Going from strength to strength
In Edward's physio session, his toothy smile beams from ear to ear as he jokes around with the physios, picks up dumbbell weights and spins on their rotating stool.
"He has made remarkable recovery," says Pauline MacLeod, who is one of the physios who give up their lunch breaks to treat the children.
"For a little boy of 10 to stay in a wheelchair for six weeks was the hardest thing for him, but now he has been given the all-clear he hops, skips and jumps really to progress.
"He has gone from being anxious [about] not using a wheelchair last Wednesday to not wanting to see his crutches this week and going full force ahead."
And Edward's transformation, like the other children who come to Australia for medical treatment, has not just been physical.
"He is close to walking and personality-wise he has totally changed," Retreat manager Pat Weldon says.
"He's a lot happier; he was very sullen when we first got him last year, probably nervous of course and the more he is getting used to us, the happier he is.

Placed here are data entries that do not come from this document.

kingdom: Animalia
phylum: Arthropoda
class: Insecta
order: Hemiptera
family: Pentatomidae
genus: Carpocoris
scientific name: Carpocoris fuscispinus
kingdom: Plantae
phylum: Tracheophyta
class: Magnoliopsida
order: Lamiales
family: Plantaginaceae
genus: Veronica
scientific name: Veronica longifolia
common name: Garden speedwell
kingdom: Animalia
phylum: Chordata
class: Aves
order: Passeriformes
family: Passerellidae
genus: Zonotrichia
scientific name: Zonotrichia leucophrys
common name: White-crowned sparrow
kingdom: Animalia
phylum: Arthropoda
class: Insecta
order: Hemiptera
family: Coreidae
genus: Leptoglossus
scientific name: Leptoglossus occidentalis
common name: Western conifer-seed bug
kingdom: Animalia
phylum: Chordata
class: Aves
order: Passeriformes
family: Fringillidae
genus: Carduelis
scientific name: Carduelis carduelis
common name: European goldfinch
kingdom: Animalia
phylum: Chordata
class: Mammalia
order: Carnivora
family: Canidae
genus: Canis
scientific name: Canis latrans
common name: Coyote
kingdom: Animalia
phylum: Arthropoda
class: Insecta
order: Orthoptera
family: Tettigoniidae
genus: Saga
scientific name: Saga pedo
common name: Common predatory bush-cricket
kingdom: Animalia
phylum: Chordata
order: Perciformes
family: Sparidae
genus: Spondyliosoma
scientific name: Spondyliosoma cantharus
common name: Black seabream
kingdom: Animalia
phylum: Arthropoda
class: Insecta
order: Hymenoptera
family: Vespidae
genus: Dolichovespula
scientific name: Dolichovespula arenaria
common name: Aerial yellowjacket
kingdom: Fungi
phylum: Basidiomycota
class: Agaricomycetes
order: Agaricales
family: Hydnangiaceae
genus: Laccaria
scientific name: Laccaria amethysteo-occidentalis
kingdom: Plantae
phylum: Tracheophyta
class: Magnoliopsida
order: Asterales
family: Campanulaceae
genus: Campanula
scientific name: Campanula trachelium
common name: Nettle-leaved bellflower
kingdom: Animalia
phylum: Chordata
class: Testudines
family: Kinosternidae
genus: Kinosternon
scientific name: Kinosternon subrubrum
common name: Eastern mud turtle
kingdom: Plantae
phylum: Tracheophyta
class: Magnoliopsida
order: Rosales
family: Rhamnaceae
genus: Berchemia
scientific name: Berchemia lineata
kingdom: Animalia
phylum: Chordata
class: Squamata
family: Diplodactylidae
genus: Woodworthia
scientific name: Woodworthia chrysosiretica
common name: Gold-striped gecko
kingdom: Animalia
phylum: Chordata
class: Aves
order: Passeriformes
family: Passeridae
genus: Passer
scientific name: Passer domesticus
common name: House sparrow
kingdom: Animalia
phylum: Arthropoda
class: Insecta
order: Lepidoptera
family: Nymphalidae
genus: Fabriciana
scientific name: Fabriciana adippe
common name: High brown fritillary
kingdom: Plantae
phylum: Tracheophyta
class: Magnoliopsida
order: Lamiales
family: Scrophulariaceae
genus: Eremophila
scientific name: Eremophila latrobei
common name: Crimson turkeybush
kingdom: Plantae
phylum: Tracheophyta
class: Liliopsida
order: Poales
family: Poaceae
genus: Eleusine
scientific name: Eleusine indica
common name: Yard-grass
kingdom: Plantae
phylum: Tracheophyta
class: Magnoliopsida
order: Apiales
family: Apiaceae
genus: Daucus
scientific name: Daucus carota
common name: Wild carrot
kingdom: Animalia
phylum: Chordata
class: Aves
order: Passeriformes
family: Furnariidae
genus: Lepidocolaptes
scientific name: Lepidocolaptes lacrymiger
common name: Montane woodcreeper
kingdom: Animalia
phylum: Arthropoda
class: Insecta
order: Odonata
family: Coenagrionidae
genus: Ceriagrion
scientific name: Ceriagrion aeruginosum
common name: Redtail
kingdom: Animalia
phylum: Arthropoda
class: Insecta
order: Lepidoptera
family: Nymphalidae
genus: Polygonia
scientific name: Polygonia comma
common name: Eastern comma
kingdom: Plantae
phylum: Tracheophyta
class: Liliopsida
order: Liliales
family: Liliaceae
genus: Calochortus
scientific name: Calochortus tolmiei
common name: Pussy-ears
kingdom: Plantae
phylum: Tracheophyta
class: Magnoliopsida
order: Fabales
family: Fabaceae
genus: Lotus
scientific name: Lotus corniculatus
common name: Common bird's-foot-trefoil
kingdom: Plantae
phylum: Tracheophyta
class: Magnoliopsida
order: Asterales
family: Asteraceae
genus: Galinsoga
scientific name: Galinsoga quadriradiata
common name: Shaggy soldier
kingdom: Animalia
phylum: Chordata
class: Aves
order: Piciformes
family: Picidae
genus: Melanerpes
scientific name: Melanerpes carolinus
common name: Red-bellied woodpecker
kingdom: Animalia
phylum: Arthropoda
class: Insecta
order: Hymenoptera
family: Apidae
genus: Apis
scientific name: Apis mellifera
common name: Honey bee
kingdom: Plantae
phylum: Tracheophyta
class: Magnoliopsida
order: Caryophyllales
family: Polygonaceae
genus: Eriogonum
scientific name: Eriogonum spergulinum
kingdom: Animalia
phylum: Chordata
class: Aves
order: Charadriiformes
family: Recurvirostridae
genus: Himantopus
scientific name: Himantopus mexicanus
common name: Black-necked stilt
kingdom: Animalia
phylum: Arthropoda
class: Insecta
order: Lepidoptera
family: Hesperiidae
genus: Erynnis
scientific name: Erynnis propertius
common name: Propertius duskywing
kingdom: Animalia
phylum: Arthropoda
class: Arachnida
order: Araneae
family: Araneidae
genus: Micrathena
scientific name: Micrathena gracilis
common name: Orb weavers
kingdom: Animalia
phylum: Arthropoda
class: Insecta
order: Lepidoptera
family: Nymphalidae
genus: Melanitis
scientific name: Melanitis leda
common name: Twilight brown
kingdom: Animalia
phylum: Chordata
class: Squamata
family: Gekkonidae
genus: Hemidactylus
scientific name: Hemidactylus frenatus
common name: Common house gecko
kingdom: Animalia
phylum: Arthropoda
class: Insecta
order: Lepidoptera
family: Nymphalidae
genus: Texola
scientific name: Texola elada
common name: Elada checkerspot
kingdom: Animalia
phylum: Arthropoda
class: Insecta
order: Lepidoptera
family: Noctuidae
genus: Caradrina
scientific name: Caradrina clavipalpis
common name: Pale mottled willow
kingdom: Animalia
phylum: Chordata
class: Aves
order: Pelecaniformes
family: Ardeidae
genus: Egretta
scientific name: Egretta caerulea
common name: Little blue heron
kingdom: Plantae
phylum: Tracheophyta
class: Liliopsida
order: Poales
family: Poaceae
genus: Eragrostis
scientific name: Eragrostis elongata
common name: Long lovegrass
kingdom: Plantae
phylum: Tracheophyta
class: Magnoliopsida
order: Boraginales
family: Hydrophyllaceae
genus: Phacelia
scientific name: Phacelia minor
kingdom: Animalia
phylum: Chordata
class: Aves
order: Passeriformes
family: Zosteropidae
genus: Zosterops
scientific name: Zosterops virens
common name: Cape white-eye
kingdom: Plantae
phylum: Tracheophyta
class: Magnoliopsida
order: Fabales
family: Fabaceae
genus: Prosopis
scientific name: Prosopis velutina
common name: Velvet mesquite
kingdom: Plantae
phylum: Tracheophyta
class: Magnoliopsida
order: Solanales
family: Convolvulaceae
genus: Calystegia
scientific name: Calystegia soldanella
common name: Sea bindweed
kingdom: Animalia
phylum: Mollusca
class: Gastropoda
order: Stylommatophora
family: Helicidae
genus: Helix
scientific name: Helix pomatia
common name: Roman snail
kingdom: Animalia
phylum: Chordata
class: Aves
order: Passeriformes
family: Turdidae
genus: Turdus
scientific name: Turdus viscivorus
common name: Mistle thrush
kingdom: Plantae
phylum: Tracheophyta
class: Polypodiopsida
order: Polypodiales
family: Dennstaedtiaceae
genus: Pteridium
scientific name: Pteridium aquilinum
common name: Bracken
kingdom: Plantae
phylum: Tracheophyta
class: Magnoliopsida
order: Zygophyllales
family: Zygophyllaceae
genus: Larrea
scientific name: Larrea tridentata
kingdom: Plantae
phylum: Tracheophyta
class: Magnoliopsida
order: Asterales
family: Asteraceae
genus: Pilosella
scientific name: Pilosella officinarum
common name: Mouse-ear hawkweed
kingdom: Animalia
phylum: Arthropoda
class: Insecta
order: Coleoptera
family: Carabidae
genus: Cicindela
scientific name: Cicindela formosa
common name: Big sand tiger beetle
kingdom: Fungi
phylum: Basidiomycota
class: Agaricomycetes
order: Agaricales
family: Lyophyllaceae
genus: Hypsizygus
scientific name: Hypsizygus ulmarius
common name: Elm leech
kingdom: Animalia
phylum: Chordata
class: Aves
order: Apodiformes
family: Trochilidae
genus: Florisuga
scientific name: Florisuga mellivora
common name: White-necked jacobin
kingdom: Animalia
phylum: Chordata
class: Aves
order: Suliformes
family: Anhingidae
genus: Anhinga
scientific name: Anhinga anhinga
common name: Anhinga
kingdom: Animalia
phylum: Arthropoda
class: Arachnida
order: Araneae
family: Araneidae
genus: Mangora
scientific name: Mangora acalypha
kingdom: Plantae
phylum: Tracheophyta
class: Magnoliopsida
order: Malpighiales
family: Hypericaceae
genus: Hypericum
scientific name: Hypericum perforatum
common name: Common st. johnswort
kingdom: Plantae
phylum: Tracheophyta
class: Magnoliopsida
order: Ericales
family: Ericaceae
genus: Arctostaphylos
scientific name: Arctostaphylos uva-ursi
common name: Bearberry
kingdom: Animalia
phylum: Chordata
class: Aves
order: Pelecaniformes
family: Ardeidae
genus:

"There is a great buzz about each child and there is a big team behind each child and then at the end of all of this the kids go home happy and healthy and they are fixed."
Edward is expected to stay in Melbourne until January 2017 and will need more surgery in the coming years.
"We have seen this before where when all the surgeries are finished he'll walk normally and you probably wouldn't know the difference if you did not know his story," Mr Weldon says.
Mr Kreltszheim adds: "Each time he comes to Australia, I presume and hope that the end result will be that he will be a healthy little boy, leading a healthy normal lifestyle playing soccer or footy or rugby and running around at school and he is going to grow into a strong adult male who can contribute to his community."